El profesor cansado

¿Por qué perdemos las fuerzas en el transcurso del trabajo pedagógico? No me refiero solamente a un cansancio motivado por el estrés laboral, que es real, pero que me parece que se recupera con otra actividad o con un buen descanso. Tampoco me quiero referir al desgaste emocional fruto de la constante acción de motivar a los estudiantes para que tengan un comportamiento adecuado en el aula, aunque este tipo de cansancio puede tener relación con el que quiero evocar.

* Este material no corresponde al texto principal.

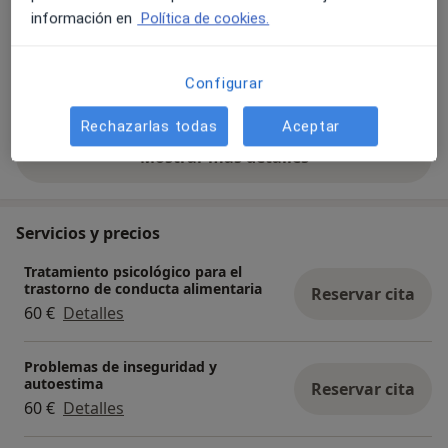
información en
Política de cookies.
Configurar
Ver galería (1)
Rechazarlas todas
Aceptar
Mostrar más detalles
sobre la experiencia
Servicios y precios
Tratamiento psicológico para el
trastorno de conducta alimentaria
Reservar cita
60 €
Detalles
Problemas de inseguridad y
autoestima
Reservar cita
60 €
Detalles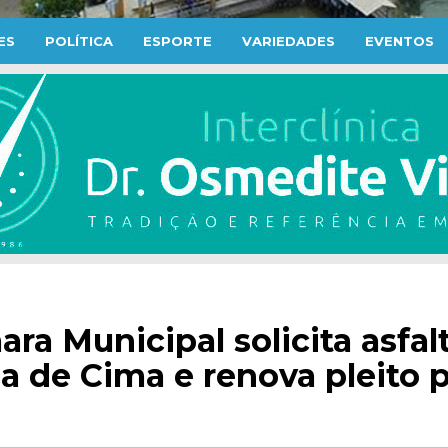
ES
POLÍTICA
ESPORTE
VARIEDADES
EVENTOS
ra Municipal solicita asfal
a de Cima e renova pleito 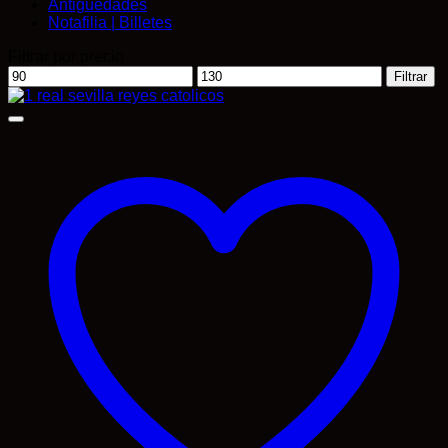
Antigüedades
Notafilia | Billetes
Filtrar por precio
Precio
Precio
Filtrar
mínimo
máximo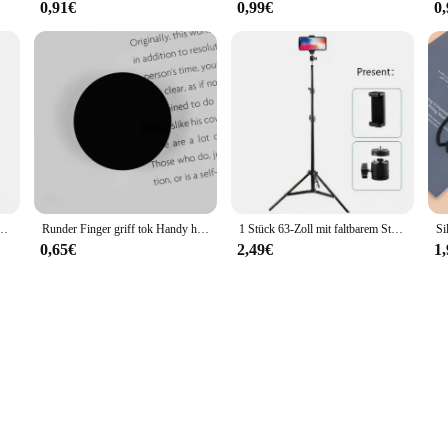
0,91€
0,99€
0
ne Halter stehen 360-Grad-Tablets Clip halter Universal flexible Handy halter hängen
Runder Finger griff tok Handy halter faltbar expandieren der Telefonst änder mobiles Zubehör für iPhone Huawei Xiaomi Finger halterung
1 Stück 63-Zoll mit faltbarem Stativ und Telefonhalterclip 160,02 cm Multifunktionsstativ, Stativ für Telefon und Kamera
0,65€
2,49€
1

Me refiero a un cansancio más interior y profundo. Está más relacionado con el sentido de la educación. Con mucha frecuencia tenemos un discurso precioso sobre la formación de nuestros estudiantes. Para ello empleamos palabras con mucho idealismo como: "deseo ofrecerles una educación integral", "en mi clase trato de que ellos piensen por sí mismos" o "planteo unas actividades en que los estudiantes puedan desarrollarse como personas". Estos discursos nos elevan y sitúan nuestras intenciones por arriba en los cielos, de tal forma de tener horizontes que siempre nos estimulen a más. Pero al parecer,  mientras más altos sean nuestros motivos, más dolor causa la caída a la realidad.
Esto es así porque nos damos cuenta que existe una distancia entre el discurso y la actividad dentro del aula.
Ante esta realidad podemos esgrimir muchas causas, como que la escuela no tiene un proyecto institucional claro, los programas ministeriales no permiten una mayor autonomía al docente o que los horarios que nos asignan en la escuela no ayudan a los estudiantes a mantener la motivación en la asignatura.
Si bien estos aspectos son importantes de considerar también sostengo que hay una causa que tiene que ver con el tipo de estudiante en formación que estamos educando.
Trato de indagar, a través de esta provocación, una formulación con consecuencias éticas pero que también afectan el conocimiento que se espera que los estudiantes comprendan en nuestras clases.
El profesor que se cuestiona sobre su práctica debe considerar si está posibilitando el desarrollo de sus estudiantes a través de los puntos críticos que afectan su contexto. Para ello debe comprender que la educación es una poderosa herramienta para endormecer la conciencia o para liberarla de las estructuras y discursos que hablan que el aprendizaje ya ocurrió en la mente de aquellos que pensaron las cosas de las cuales se enseña.
Si estamos entregando conocimientos ya elaborados que los estudiantes no tienen tiempo de discernir, estaríamos provocando una involución en su desarrollo. Este cuestionamiento debe provocar un despertar del docente sobre su enseñanza y métodos. Probablemente, una reflexión profunda del docente puede hacer emerger preguntas vitales que se pueden verificar rápidamente: ¿mi forma de preparar la enseñanza permite que aprendamos cómo se genera el conocimiento? ¿conozco cómo piensan mis estudiantes o sólo hago que aprendan lo que otros han dicho? ¿les hacen sentido los contenidos con su experiencia?
Quizás aquí estemos apuntando al grave problema de una educación que se ha empotrado en estándares y en un pragmatismo envolvente. Salir de los estrechos márgenes pueden devolvernos la energía que haga retroceder nuestro pesado cansancio.